When I was a kid, I went through an 80s music phase…well, some things never change. “People just love to play with words…” Know that song? Anyway…
One of the biggest pains of text mining and NLP is colloquialism — language that is only appropriate in casual language and not in formal speech or writing. Words such as informal contractions (“gonna”, “wanna”, “whatcha”, “ain’t”, “y’all”) are colloquialisms and are everywhere on the Web. There is also a great deal of slang common on the Web including acronyms/emoticons (“LOL”, “WTF”) and smilies that add sentiment to text. There is also a less used slang called leetspeak that replaces letters with numbers (“n00b” rather than “noob”, “pwned” instead of “owned” and “pr0n” instead of “porn”).
There are also regionalisms which are a pain for semantic analysis but not so much for probabilistic analysis. Some examples are pancakes (“flapjacks”, “griddlecakes”) or carbonated beverages (“soda”, “pop”, “Coke”). Or, little did I know, “maple bars” vs. “Long Johns”. Now I am hungry. There are also words that have a formal and informal meeting such as “kid” (a young goat, or a child…same thing).
Linguists consider colloquialisms different than slang. Slang is informal language used by a specific group of people: Internet users, gamers, teenagers, college students, men/women, surfers, skaters, boarders, etc. These words can be used to put users into social groups, but beyond the point of this post.

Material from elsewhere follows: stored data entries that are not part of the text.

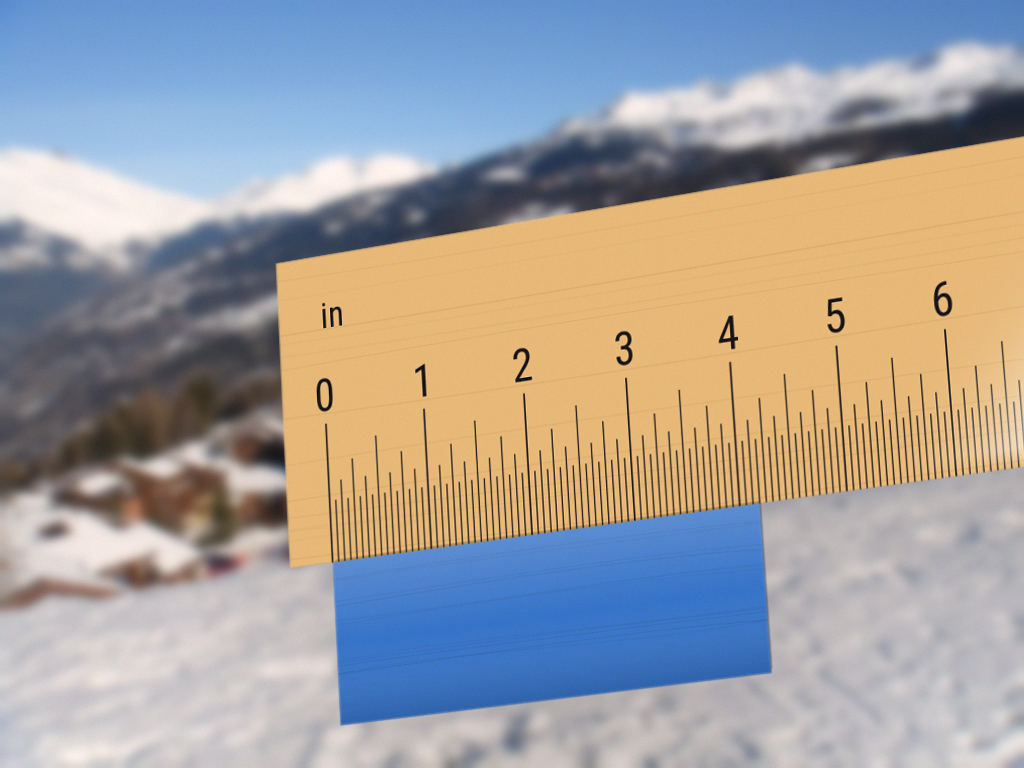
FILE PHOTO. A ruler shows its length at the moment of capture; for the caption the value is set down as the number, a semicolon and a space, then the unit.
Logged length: 4.1875; in
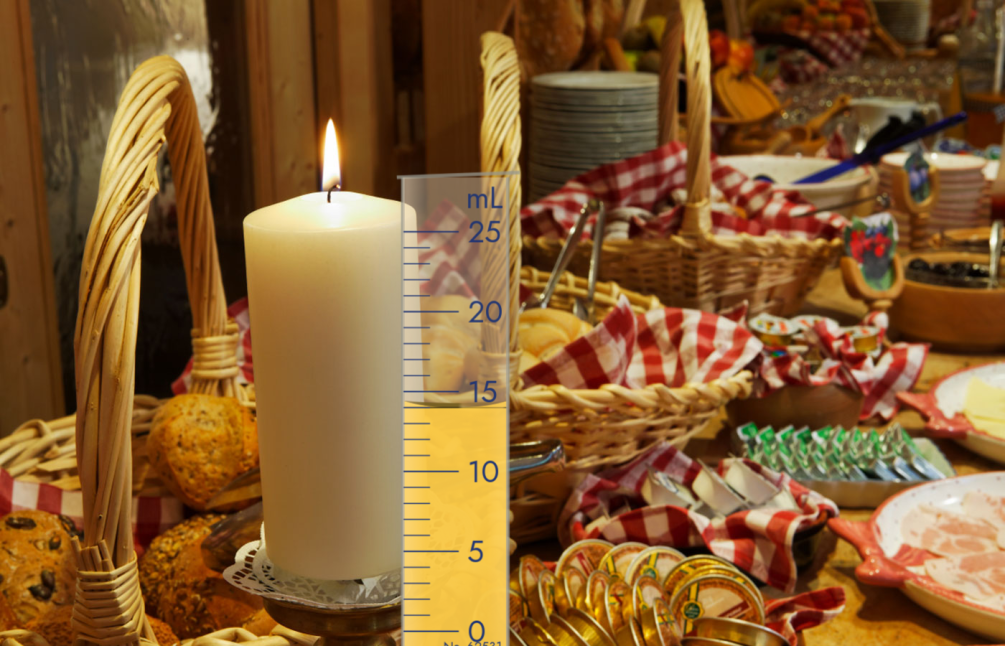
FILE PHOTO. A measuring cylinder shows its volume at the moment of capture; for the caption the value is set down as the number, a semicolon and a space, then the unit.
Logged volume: 14; mL
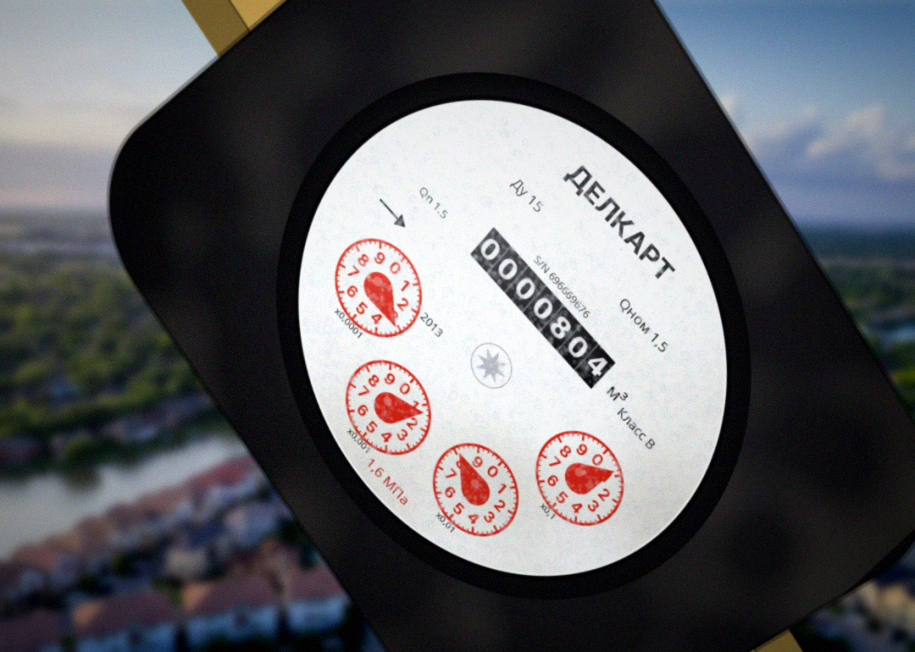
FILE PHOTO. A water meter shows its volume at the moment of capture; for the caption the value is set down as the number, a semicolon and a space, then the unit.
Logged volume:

Text mining becomes a lot less overwhelming if we can filter out known English words and focus on mapping colloquialisms, slang and Internet jargon to known English words. By using a list of known English words, we can do just that. I got some great recommendations for lists of English words that go beyond the typical list of words which is about length 58,000. This list may evolve over time, but it is what I have for now, and it was very useful to me.
- English Wordlists by SIL International provides a list of nearly 110,000 English words from 1991. Words were originally compiled from lists obtained from the Interociter bulleting board which originally came from Public Brand Software. American and Australian lists of homophones are also available. Thanks to Greg Hirson (@greghirson) for this suggestion.
- Various Scrabble Wordlists: Adam Bozon has a fairly comprehensive list here with words of certain lengths, words with certain prefixes and suffixes and other interesting characteristics. Steve Wolfberg provides a thorough digest of links (including OWL2) to Competitive Scrabble wordlists by length, brand names, and the Official Long Words List created the NSA Dictionary Committee. Thanks to Daniel Levine (@daniel_levine) for this suggestion.
- Wiktionary entry titles (339,000+). Wikistuff is always a great resource, but my biggest complaint about using Wiktionary is that it contains many non-sense entries and is not restricted to English. Still, it proves useful for many analyses. Thanks for Ignacio Zendejas (@izendejas) for this suggestion.
- The Aspell Project is an open-source Java based spell checker, and there is a list of English words in the source code. Thanks to Devjyoti Patra (@kprotocol) for this suggestion!
- Kevin Atkinson provides a comprehensive list of English word lists here. Spell checker oriented word lists, auto generated inflection database, variant conversion info, part of speech database, unofficial jargon word list, and links to many other word lists in other languages.
- Of course there is also WordNet, a lexical database for English that is not just a list of words, but provides much, much more information.
What about you? What are your favorite word lists?